Stored data ::

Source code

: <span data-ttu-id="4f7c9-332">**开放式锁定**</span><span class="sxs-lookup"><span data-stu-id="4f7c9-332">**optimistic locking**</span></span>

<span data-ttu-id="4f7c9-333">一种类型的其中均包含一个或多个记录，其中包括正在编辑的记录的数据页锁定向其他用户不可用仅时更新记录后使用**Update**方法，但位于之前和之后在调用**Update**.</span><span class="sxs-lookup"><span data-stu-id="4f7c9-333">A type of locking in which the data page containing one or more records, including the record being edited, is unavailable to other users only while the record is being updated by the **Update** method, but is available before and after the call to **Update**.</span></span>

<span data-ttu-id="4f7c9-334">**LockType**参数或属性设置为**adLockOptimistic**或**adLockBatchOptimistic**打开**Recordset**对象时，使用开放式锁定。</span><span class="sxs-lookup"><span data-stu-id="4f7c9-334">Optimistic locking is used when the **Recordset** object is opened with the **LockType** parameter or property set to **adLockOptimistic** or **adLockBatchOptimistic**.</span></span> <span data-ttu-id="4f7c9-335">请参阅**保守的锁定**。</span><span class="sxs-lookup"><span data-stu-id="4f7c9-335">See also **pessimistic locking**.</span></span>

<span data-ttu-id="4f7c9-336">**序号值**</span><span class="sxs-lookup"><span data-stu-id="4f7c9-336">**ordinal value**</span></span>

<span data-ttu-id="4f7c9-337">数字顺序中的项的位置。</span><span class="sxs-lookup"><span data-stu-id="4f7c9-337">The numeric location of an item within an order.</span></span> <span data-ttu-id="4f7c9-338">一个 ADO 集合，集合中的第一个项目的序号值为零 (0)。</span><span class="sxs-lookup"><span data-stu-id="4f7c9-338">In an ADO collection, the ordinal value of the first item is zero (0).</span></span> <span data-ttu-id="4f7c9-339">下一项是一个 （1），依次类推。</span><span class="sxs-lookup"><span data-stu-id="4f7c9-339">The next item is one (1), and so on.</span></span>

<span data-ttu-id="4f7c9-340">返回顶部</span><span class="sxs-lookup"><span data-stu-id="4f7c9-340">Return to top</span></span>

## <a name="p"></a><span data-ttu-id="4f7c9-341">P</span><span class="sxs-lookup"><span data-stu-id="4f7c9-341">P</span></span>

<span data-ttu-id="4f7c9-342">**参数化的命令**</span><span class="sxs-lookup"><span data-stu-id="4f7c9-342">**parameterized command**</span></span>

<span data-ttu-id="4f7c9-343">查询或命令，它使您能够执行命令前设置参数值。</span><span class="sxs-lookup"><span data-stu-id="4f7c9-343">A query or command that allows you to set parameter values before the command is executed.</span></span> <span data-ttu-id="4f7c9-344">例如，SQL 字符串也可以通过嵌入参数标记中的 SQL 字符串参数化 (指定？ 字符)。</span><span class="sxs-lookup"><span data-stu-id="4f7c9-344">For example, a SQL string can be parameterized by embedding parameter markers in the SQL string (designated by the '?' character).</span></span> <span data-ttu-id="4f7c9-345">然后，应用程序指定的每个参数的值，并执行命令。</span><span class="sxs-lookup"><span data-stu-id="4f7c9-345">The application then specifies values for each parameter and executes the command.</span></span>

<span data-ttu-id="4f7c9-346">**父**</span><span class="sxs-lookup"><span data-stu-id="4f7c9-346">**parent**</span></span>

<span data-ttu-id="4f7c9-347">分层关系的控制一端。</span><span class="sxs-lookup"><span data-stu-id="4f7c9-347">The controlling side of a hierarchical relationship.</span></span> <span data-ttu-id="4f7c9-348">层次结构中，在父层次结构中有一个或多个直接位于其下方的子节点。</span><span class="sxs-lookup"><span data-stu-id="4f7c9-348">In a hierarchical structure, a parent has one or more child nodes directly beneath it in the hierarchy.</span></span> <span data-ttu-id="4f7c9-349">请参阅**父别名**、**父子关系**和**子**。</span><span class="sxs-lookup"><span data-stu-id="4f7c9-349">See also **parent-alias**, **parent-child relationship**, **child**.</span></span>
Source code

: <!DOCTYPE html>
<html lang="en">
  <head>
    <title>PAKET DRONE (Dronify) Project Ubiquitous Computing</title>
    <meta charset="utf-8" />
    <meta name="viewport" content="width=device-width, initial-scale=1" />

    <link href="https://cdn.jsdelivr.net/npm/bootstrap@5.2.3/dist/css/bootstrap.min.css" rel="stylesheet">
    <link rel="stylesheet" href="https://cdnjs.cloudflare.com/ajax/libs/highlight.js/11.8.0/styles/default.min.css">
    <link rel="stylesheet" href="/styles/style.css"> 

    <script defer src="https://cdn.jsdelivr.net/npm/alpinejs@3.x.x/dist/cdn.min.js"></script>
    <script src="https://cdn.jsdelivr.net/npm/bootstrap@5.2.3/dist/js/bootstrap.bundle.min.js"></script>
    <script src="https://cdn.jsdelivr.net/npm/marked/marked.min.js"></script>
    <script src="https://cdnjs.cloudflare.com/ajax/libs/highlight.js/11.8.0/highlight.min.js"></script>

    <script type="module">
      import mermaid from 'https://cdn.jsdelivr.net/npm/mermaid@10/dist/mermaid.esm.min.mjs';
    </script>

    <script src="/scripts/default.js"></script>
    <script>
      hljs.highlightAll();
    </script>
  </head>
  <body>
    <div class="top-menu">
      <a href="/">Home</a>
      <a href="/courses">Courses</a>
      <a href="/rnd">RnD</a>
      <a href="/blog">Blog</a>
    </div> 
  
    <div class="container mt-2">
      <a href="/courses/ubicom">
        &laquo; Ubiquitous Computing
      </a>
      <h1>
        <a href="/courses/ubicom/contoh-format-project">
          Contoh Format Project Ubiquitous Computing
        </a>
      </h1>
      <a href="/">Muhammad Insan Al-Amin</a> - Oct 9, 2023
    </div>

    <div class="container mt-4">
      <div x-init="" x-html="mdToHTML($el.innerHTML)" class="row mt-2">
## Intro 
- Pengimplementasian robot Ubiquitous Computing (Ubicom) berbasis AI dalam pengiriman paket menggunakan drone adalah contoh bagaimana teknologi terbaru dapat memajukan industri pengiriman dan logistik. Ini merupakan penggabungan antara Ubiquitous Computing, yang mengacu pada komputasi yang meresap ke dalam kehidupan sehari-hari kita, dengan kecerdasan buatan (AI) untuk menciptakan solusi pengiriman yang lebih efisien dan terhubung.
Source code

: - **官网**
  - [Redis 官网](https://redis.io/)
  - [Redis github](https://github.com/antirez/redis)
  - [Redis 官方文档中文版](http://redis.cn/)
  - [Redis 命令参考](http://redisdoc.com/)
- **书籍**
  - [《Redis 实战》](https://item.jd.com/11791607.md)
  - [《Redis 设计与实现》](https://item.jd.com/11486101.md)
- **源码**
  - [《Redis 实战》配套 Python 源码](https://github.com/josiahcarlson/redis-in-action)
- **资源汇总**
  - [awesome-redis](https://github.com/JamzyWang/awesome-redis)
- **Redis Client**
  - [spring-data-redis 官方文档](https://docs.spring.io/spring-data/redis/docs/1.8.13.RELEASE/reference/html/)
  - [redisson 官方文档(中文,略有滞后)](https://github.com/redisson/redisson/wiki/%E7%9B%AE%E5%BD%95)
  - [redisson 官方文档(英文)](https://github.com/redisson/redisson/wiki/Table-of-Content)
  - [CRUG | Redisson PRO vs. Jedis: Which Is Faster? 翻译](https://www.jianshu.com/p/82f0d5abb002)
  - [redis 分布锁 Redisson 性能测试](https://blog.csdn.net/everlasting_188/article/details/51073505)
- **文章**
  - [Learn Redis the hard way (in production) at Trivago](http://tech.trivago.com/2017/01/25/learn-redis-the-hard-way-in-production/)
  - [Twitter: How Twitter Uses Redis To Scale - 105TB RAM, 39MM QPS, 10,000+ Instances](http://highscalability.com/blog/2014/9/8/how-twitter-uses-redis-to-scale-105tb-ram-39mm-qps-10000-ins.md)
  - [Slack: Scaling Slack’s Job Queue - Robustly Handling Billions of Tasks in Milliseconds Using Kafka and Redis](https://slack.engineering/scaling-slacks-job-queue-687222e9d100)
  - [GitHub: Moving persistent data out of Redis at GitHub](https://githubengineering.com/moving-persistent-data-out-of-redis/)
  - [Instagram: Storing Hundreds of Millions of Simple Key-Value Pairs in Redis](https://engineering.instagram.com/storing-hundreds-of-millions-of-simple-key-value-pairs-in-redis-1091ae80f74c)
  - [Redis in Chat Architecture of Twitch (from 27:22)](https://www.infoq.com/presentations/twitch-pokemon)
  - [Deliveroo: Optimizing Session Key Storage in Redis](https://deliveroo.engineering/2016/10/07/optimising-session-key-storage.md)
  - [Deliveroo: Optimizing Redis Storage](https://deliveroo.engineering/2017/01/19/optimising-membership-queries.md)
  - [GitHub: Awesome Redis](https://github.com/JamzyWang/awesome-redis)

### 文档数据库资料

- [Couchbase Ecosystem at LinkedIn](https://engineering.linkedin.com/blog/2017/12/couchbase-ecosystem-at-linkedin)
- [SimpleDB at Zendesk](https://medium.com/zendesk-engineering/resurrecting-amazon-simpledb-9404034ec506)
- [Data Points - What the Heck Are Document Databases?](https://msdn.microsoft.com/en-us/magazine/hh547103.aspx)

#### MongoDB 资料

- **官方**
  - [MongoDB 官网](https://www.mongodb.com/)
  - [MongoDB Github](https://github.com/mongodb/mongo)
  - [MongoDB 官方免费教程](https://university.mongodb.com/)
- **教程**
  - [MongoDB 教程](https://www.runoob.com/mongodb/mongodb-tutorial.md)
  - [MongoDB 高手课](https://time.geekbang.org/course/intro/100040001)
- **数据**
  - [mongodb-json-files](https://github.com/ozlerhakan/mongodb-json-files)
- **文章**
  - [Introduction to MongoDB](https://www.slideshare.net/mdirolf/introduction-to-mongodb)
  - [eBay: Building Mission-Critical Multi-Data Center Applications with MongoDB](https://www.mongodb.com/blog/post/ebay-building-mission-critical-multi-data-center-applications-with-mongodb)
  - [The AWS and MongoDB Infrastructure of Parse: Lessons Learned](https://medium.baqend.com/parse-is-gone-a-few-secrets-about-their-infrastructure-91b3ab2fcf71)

Goal of the exercise ::
When the word "also" shows up in a line of the entries, pull that line out.

Response to the task ::
<span data-ttu-id="4f7c9-334">**LockType**参数或属性设置为**adLockOptimistic**或**adLockBatchOptimistic**打开**Recordset**对象时，使用开放式锁定。</span><span class="sxs-lookup"><span data-stu-id="4f7c9-334">Optimistic locking is used when the **Recordset** object is opened with the **LockType** parameter or property set to **adLockOptimistic** or **adLockBatchOptimistic**.</span></span> <span data-ttu-id="4f7c9-335">请参阅**保守的锁定**。</span><span class="sxs-lookup"><span data-stu-id="4f7c9-335">See also **pessimistic locking**.</span></span>
<span data-ttu-id="4f7c9-347">分层关系的控制一端。</span><span class="sxs-lookup"><span data-stu-id="4f7c9-347">The controlling side of a hierarchical relationship.</span></span> <span data-ttu-id="4f7c9-348">层次结构中，在父层次结构中有一个或多个直接位于其下方的子节点。</span><span class="sxs-lookup"><span data-stu-id="4f7c9-348">In a hierarchical structure, a parent has one or more child nodes directly beneath it in the hierarchy.</span></span> <span data-ttu-id="4f7c9-349">请参阅**父别名**、**父子关系**和**子**。</span><span class="sxs-lookup"><span data-stu-id="4f7c9-349">See also **parent-alias**, **parent-child relationship**, **child**.</span></span>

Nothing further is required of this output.